Qué hacer.
Responda con datos del texto:
(a) ¿Qué se le regaló a un cartonero el día que llegó la mesa encargada para la cocina?
(b) ¿Cuántos meses después del rayón causado por el colectivo abren los talleres mecánicos?
(c) ¿Qué se puede hacer, según el último párrafo, después de calmar los enojos y respirar hondo?

+++ Texto mostrado +++

El día que recibí la mesa que encargué para mi cocina, le regalé a un cartonero la que había antes junto con dos sillas que hacían juego. Al día siguiente, recibí un llamado telefónico que terminó siendo un intento de phishing.
Otra: hace unos meses, en plena pandemia, ofrecí llevar en auto los reciclables que juntamos varios vecinos del edificio a la cooperativa más cercana que, sin poder recolectar, quedaron con muy poco trabajo. Esa tarde, intentando estacionar en la puerta de la cooperativa, un colectivo imprudente e indiferente en partes iguales, me rayó todo el costado y frente del auto y cuatro meses más tarde, cuando abren los talleres mecánicos, me desayuno que lo que parecía un arreglo de pintura de unos pocos ceros me cuesta la jodita de cuatro y el asegurador me explica, además, que es incobrable (léase, tendré que pagarlo de mi bolsillo, iupi!).
(Bronca, más bronca, enojo, puteadas, prejuicios)
Al rato, converso conmigo:
- "Qué injusto"
- "La vida no es justa"
- "Pero si ayudo cada vez que puedo, ¿por qué me pasan estas cosas?"
- "Saquemos algo en limpio"
La vida no es justa y si lo creemos, pienso que el hecho de hacerlo torna cada evento desafortunado en fuente de sufrimiento. Lo que podemos hacer, después de calmar los enojos y respirar hondo (varias veces), es seguir aprendiendo. Porque la vida sí es eso, aprender hasta el último momento.

+++ Datos mostrados +++

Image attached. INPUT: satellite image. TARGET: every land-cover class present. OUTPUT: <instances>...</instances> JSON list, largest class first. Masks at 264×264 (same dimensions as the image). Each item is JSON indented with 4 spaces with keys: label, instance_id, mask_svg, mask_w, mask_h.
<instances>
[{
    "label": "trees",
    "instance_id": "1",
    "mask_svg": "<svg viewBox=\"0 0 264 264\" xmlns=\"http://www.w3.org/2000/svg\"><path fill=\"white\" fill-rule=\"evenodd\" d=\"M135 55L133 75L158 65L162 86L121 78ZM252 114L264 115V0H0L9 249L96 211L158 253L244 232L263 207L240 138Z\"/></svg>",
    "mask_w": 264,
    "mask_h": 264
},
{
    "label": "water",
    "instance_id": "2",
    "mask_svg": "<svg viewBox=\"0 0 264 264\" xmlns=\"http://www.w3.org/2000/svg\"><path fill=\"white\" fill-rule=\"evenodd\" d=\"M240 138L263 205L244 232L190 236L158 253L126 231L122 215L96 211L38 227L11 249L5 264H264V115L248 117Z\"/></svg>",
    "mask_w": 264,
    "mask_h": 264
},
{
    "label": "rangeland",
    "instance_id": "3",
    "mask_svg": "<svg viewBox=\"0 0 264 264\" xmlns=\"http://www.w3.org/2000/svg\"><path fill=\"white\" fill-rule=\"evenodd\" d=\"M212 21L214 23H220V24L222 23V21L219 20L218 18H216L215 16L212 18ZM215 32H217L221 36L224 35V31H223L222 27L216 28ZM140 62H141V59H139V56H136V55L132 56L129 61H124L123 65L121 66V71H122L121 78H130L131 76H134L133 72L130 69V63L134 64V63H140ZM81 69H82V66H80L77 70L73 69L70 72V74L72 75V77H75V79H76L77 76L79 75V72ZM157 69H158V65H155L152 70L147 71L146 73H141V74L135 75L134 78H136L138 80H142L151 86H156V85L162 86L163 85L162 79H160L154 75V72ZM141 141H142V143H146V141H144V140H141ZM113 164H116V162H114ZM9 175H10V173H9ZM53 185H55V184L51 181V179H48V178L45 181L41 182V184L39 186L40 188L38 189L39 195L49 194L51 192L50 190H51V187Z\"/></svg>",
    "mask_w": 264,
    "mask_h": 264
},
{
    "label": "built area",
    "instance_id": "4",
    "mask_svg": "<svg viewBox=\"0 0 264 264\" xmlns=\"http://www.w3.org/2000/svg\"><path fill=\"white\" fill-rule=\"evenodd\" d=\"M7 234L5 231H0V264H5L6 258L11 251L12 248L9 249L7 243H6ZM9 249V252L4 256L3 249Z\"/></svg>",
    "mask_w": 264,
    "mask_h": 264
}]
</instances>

+++

Solución.
(a) La mesa que había antes, junto con dos sillas que hacían juego.
(b) Cuatro meses.
(c) Seguir aprendiendo.